Written instruction: Transcribe every line of the entries below word for word, leaving out the pictures.

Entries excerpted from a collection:
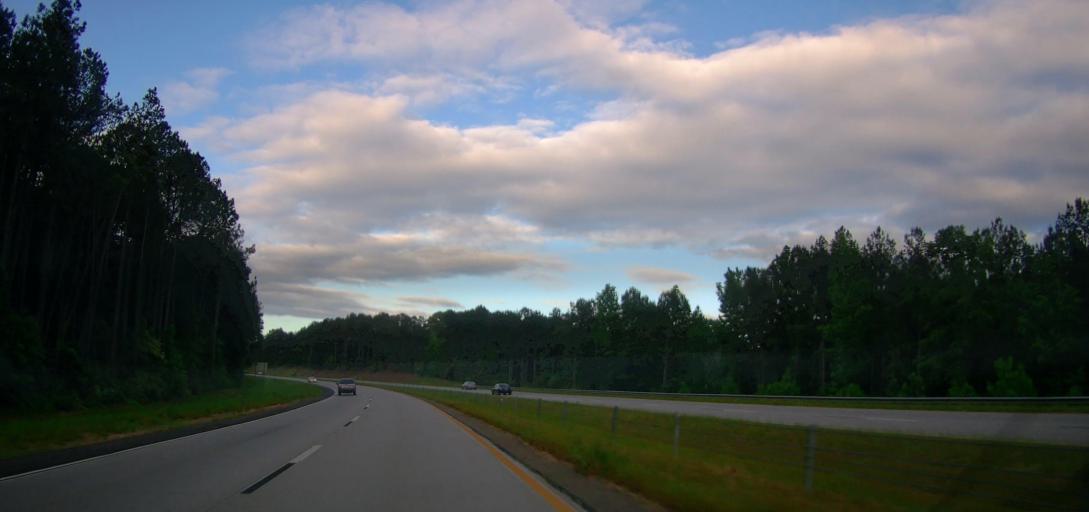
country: US
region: Georgia
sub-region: Oconee County
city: Watkinsville
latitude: 33.9093
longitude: -83.4363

Answer to this problem:
country: US
region: Georgia
sub-region: Oconee County
city: Watkinsville
latitude: 33.9093
longitude: -83.4363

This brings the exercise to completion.